◆ Questions d'étude:
(1) Recopiez sans rien modifier le passage du texte sur la libération de Grâce-Hollogne compris entre « Des témoignages continuent » et « arrosent le Corbeau. », ces deux passages inclus.
(2) Rédigez la suite du récit de la libération de Grâce-Hollogne en septembre 1944, en commençant après sa dernière phrase.

◆ Texte à analyser:
Gazette de Liége

Les chroniques consacrées aux souvenirs de la libération de Liège et des environs continuent à susciter des réactions de la part de nos lecteurs qui manifestement ont apprécié ces évocations.

Des témoignages continuent à nous arriver. Tous sont intéressants mais nous sommes obligés d'écarter ceux qui font double-emploi. Puisque nous sommes toujours dans la période de ce 60e anniversaire, nous en avons encore retenus quelques-uns qui abordent des événements dont il n'a pas encore été question. C'est le cas de ce témoignage de Jacques Pirmolin de Grâce-Hollogne qui avait une quinzaine d'années en 1944. Trop jeune pour être engagé mais suffisamment mûr pour avoir des souvenirs très précis.

Au cours des années 43 et 44, les Allemands avaient transformé le terril de l'ancien charbonnage des Corbeaux au Berleur (Grâce-Berleur) en poste antiaérien. Le 6 septembre en fin de matinée, l'arrivée de troupes américaines est annoncée sur les hauteurs de Mons-lez-Liège. Rapidement la nouvelle se confirme par des tirs de char qui arrosent le Corbeau.

Les Allemands ripostent au moyen de leurs canons antiaériens mais avec des obus dont l'explosion est réglée à une distance de 3000 à 4500 m. Ce qui fait qu'ils éclatent au-dessus de la vallée avant d'atteindre leur objectif. Vers 16h, le site du Corbeau est détruit et les Allemands (pour la plupart de très jeunes recrues 16 à 17 ans) s'enfuient. La colonne blindée américaine poursuit son avance, une partie par Velroux, Bierset et les hauteurs de Hollogne, l'autre plongeant par le Thiers Saint-Léonard au centre de Hollogne avant de gagner Grâce.

◆ Données fournies:
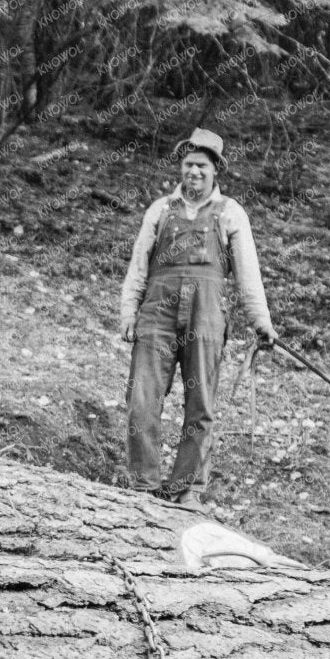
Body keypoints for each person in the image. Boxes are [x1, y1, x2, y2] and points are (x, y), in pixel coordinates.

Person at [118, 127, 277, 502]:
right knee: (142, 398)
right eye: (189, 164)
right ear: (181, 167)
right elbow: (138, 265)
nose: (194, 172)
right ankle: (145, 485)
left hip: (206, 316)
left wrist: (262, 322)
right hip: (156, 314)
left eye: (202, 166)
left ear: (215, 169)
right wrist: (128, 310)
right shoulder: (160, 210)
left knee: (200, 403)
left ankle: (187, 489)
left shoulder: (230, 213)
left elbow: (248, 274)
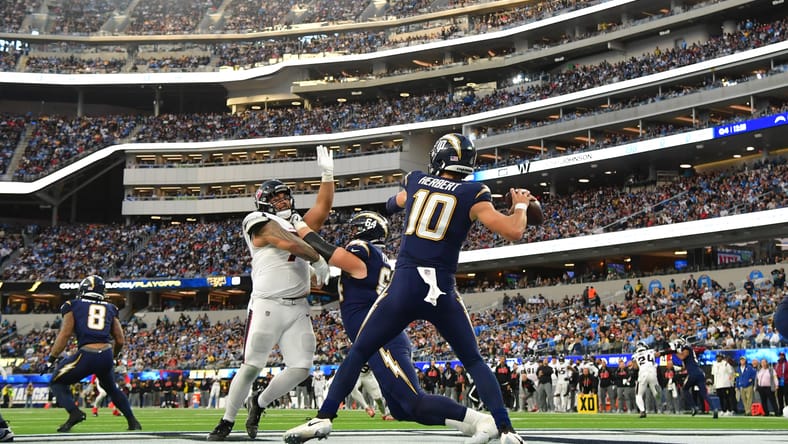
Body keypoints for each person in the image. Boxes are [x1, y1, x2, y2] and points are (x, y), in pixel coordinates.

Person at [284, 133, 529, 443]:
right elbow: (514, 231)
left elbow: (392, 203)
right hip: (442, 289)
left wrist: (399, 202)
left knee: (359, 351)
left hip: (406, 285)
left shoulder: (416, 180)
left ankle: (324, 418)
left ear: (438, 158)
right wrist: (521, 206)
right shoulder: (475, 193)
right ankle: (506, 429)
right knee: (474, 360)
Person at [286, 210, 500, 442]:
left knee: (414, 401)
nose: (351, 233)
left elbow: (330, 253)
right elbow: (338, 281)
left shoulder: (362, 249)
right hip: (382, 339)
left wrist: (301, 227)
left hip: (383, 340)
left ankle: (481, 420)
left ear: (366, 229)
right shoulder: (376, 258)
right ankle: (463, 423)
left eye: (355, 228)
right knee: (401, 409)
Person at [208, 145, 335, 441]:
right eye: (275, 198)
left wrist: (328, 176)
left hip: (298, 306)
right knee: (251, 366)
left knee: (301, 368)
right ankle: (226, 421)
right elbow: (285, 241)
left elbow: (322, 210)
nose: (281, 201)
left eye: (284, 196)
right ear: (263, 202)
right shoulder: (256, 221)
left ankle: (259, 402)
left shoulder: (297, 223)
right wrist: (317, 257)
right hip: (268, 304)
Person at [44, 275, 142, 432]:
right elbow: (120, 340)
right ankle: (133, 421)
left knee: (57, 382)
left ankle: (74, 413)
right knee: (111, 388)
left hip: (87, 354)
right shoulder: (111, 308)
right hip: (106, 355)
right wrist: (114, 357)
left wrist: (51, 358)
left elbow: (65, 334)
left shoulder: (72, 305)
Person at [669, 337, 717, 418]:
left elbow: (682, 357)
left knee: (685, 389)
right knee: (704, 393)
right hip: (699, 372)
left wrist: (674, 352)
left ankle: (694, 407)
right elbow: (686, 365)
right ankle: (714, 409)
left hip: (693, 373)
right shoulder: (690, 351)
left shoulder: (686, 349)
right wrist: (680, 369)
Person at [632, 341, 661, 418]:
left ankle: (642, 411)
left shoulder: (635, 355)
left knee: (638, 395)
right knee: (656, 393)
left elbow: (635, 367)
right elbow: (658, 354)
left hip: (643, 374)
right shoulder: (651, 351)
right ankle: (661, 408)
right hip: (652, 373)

◆ Corrigé des exercices:
(1)
Des témoignages continuent à nous arriver. Tous sont intéressants mais nous sommes obligés d'écarter ceux qui font double-emploi. Puisque nous sommes toujours dans la période de ce 60e anniversaire, nous en avons encore retenus quelques-uns qui abordent des événements dont il n'a pas encore été question. C'est le cas de ce témoignage de Jacques Pirmolin de Grâce-Hollogne qui avait une quinzaine d'années en 1944. Trop jeune pour être engagé mais suffisamment mûr pour avoir des souvenirs très précis.

Au cours des années 43 et 44, les Allemands avaient transformé le terril de l'ancien charbonnage des Corbeaux au Berleur (Grâce-Berleur) en poste antiaérien. Le 6 septembre en fin de matinée, l'arrivée de troupes américaines est annoncée sur les hauteurs de Mons-lez-Liège. Rapidement la nouvelle se confirme par des tirs de char qui arrosent le Corbeau.

(2)
Malgré le danger, la population les acclame tout le long de leur passage. Au carrefour des rues Tirogne et Vinâve, trois puissants Sherman arrivent les premiers. La population les entoure dont une dizaine de jeunes parmi lesquels notre correspondant. Une jeune fille un peu plus âgée s'approche d'eux et demande si quelqu'un sait comment remercier les libérateurs. Un des jeunes lui répond: «Kiss me quick» sans lui donner la traduction (embrasse moi, vite). Du coup, quelques Américains sautent des chars et s'exécutent allégrement. Et M. Pirmolin d'écrire que la brave Denise K. aujourd'hui encore n'est pas remise de sa surprise.

Le village est à peine libéré qu'arrive une division entière de blindés (+/- 20000 hommes) et bientôt sur les champs qui entourent le fort, un grand village de toile est installé. Cette unité qui vient d'être relevée va enfin bénéficier d'un repos de trois jours. Le premier depuis son débarquement en Normandie. En quelques heures une grande fraternité unit les Américains et la population. Les soldats sont accueillis dans les familles, on leur rend des services, on lave leur linge. Cette vie en symbiose entre les Américains et la population des environs durera jusqu'à la fin de la guerre en mai 45. Car, à la division blindée retournée au front, succédera une puissante unité de génie de l'US Air Force.

Nous évoquerons dans notre prochaine chronique la suite des souvenirs de Jacques Pirmolin qui, cette fois, ont trait à l'installation et à l'activité de cette unité sur la plaine de l'aérodrome militaire de Bierset.